Keikantse Lesemela - BG Correspondent
Tuesday, 26 February 2019
Plastic manufacturers enlist UK consultants to fight plastic ban

Parliament has approved a motion to reconsider its decision to ban plastic bags and introduce the plastic levy policy. Presenting the motion on Friday, Member of Parliament for Gaborone North Haskins Nkaigwa said the standard of plastic carrier bags should be maintained by businesses and government should educate consumers on the danger of plastics on the environment.

“Government should also encourage research and innovation on the adoption of environmental friendly carrier bags not made from plastics and be adopted over time without compromising the relevant industries,” said Nkaigwa. Nkaigwa said if the policy to collect levy is introduced jobs can be created and other development projects could be done. “The environment itself presents viable opportunities for job creation and economic development but the ministry is not considering it,” he said.

Last year the Ministry of Environment, Natural Resources Conservation and Tourism reversed the decision to ban the use of plastic bags stating that it is still in discussions with the industry players.

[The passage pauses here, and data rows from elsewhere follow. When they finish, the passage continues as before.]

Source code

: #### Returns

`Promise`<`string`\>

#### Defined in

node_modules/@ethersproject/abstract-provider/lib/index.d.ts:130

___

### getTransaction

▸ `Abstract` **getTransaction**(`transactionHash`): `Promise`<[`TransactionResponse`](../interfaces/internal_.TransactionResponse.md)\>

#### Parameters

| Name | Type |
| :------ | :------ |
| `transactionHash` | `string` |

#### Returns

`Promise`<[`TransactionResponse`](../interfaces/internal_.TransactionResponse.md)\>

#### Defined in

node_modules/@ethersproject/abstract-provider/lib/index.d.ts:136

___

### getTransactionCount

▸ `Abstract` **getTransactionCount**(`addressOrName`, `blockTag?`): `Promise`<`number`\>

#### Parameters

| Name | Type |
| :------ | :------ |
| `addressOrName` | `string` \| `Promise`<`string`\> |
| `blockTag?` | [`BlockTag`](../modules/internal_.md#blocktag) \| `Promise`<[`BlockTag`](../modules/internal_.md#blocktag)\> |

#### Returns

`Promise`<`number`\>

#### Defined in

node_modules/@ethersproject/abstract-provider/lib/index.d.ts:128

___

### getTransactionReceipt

According to Kgalagadi Plastics Industries (KPI) Managing Director, Raj Patel government could have raised about P480 million if the levy could have been implemented.

“Considering our production in a month, we produce 10 million bags and the levy would be charged at 40 thebe per plastic, so government could be collecting P4 million in a month. This means P48 million could be collected every year and now government could have made P480 million in 10 years,” said Patel.

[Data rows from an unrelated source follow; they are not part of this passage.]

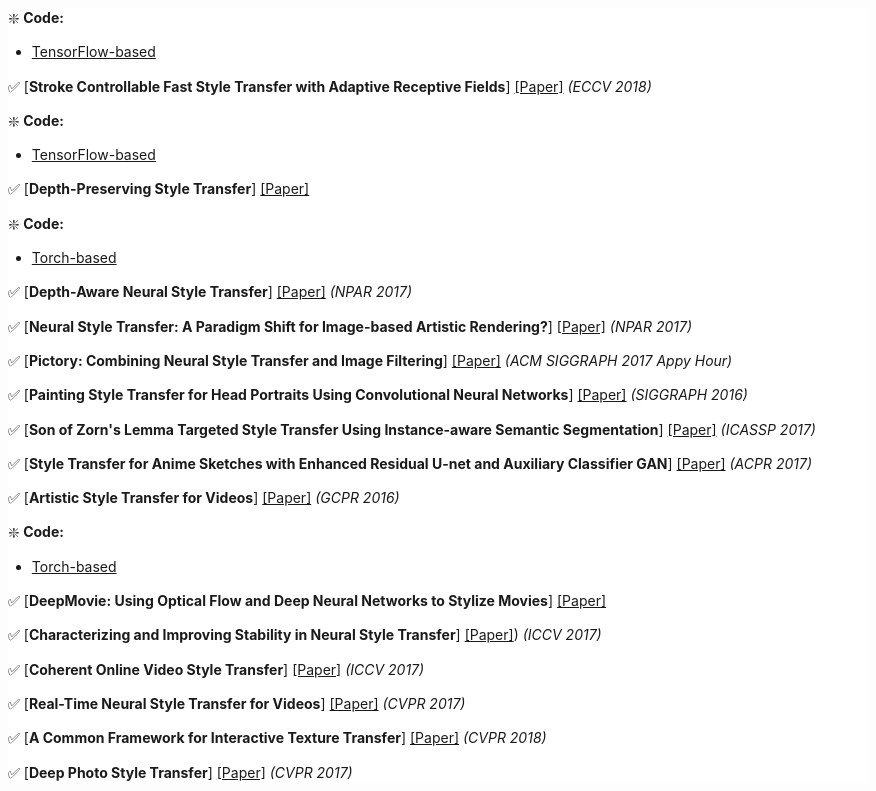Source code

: :sparkle: **Code:**

*   [TensorFlow-based](https://github.com/fullfanta/multimodal_transfer)

:white_check_mark: [**Stroke Controllable Fast Style Transfer with Adaptive Receptive Fields**] [[Paper]](https://arxiv.org/pdf/1802.07101.pdf)  *(ECCV 2018)* 

:sparkle: **Code:**

*   [TensorFlow-based](https://github.com/LouieYang/stroke-controllable-fast-style-transfer)


:white_check_mark: [**Depth-Preserving Style Transfer**] [[Paper]](https://github.com/xiumingzhang/depth-preserving-neural-style-transfer/blob/master/report/egpaper_final.pdf) 

:sparkle: **Code:**

*   [Torch-based](https://github.com/xiumingzhang/depth-preserving-neural-style-transfer)

:white_check_mark: [**Depth-Aware Neural Style Transfer**] [[Paper]](https://dl.acm.org/citation.cfm?id=3092924)  *(NPAR 2017)*

:white_check_mark: [**Neural Style Transfer: A Paradigm Shift for Image-based Artistic Rendering?**] [[Paper]](https://tobias.isenberg.cc/personal/papers/Semmo_2017_NST.pdf)  *(NPAR 2017)*

:white_check_mark: [**Pictory: Combining Neural Style Transfer and Image Filtering**] [[Paper]](https://www.researchgate.net/publication/320035123_Demo_Pictory_-_Neural_Style_Transfer_and_Editing_with_CoreML)  *(ACM SIGGRAPH 2017 Appy Hour)*

:white_check_mark: [**Painting Style Transfer for Head Portraits Using Convolutional Neural Networks**] [[Paper]](http://dl.acm.org/citation.cfm?id=2925968)  *(SIGGRAPH 2016)*

:white_check_mark: [**Son of Zorn's Lemma Targeted Style Transfer Using Instance-aware Semantic Segmentation**] [[Paper]](https://arxiv.org/pdf/1701.02357.pdf)  *(ICASSP 2017)*

:white_check_mark: [**Style Transfer for Anime Sketches with Enhanced Residual U-net and Auxiliary Classifier GAN**] [[Paper]](https://arxiv.org/pdf/1706.03319.pdf)  *(ACPR 2017)*

:white_check_mark: [**Artistic Style Transfer for Videos**] [[Paper]](https://arxiv.org/pdf/1604.08610.pdf)  *(GCPR 2016)*

:sparkle: **Code:**

*   [Torch-based](https://github.com/manuelruder/artistic-videos)

:white_check_mark: [**DeepMovie: Using Optical Flow and Deep Neural Networks to Stylize Movies**] [[Paper]](https://arxiv.org/pdf/1605.08153.pdf) 

:white_check_mark: [**Characterizing and Improving Stability in Neural Style Transfer**] [[Paper]](https://arxiv.org/pdf/1705.02092.pdf))  *(ICCV 2017)*

:white_check_mark: [**Coherent Online Video Style Transfer**] [[Paper]](https://arxiv.org/pdf/1703.09211.pdf)  *(ICCV 2017)*  

:white_check_mark: [**Real-Time Neural Style Transfer for Videos**] [[Paper]](http://openaccess.thecvf.com/content_cvpr_2017/papers/Huang_Real-Time_Neural_Style_CVPR_2017_paper.pdf)  *(CVPR 2017)* 

:white_check_mark: [**A Common Framework for Interactive Texture Transfer**] [[Paper]](http://www.icst.pku.edu.cn/F/zLian/papers/CVPR18-Men.pdf)  *(CVPR 2018)*

:white_check_mark: [**Deep Photo Style Transfer**] [[Paper]](https://arxiv.org/pdf/1703.07511.pdf)  *(CVPR 2017)*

For his part, Minister of Environment, Natural Resources Conservation and Tourism, Kitso Mokaila said they are currently in discussions with the manufacturers and other stakeholders to come up with the best solution to their concerns. Speaking to Botswana Guardian, Patel said that they are currently looking for ways to come up with biodegradable material and they are suggesting that government should not ban the use of plastic bags. 

“We have engaged consultants from UK and they are coming next week. Government should not ban the use of plastic bags because the problem is not the plastic bags but the people. Government could be educating the consumers about the use of plastic bags,” said Patel.

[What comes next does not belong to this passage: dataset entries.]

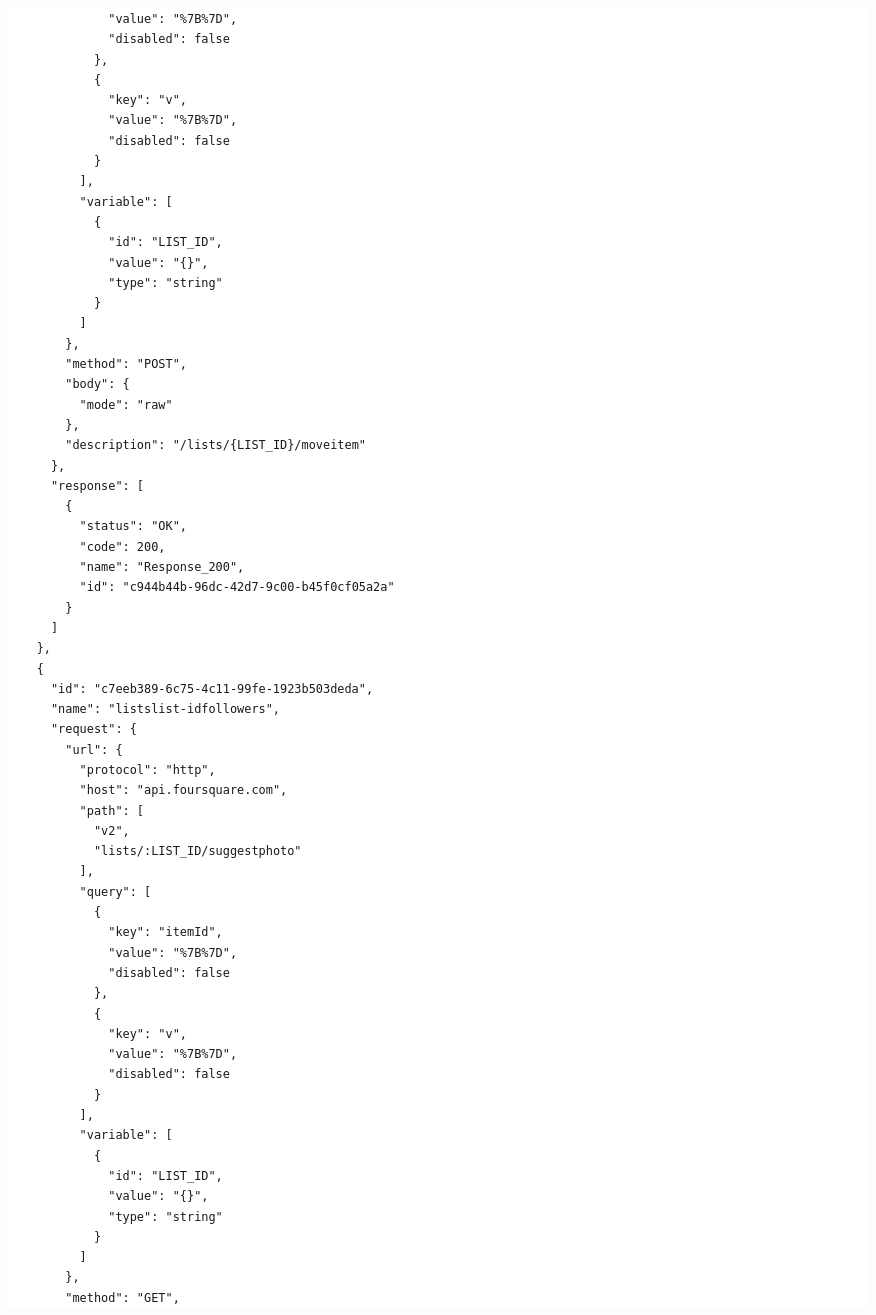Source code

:                   "value": "%7B%7D",
                  "disabled": false
                },
                {
                  "key": "v",
                  "value": "%7B%7D",
                  "disabled": false
                }
              ],
              "variable": [
                {
                  "id": "LIST_ID",
                  "value": "{}",
                  "type": "string"
                }
              ]
            },
            "method": "POST",
            "body": {
              "mode": "raw"
            },
            "description": "/lists/{LIST_ID}/moveitem"
          },
          "response": [
            {
              "status": "OK",
              "code": 200,
              "name": "Response_200",
              "id": "c944b44b-96dc-42d7-9c00-b45f0cf05a2a"
            }
          ]
        },
        {
          "id": "c7eeb389-6c75-4c11-99fe-1923b503deda",
          "name": "listslist-idfollowers",
          "request": {
            "url": {
              "protocol": "http",
              "host": "api.foursquare.com",
              "path": [
                "v2",
                "lists/:LIST_ID/suggestphoto"
              ],
              "query": [
                {
                  "key": "itemId",
                  "value": "%7B%7D",
                  "disabled": false
                },
                {
                  "key": "v",
                  "value": "%7B%7D",
                  "disabled": false
                }
              ],
              "variable": [
                {
                  "id": "LIST_ID",
                  "value": "{}",
                  "type": "string"
                }
              ]
            },
            "method": "GET",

He said currently the plastic manufacturing industry employs more than 800 people so jobs are going to be lost if government can ban the use of plastics. “We need to find a better solution for our country. If we look at other countries like UK, USA they still use plastic bags but they have policies and have raised awareness on the effects of plastics on the environment,” he said.

Last year June the ministry issued a statement indicating that effective 1st November the use of shopping plastic carrier bags would be prohibited and offenders would face charges of seven months imprisonment or fined an amount of P5000. 00.

However the ministry pointed out that there has never been a detailed research done locally on the dangers of plastic bags but stated that the country must strike a balance between economic growth and environmental conservation. Currently there are more than 40 countries that have banned, partly banned or taxed single use plastic bags, including China, France, Rwanda, Kenya and Italy.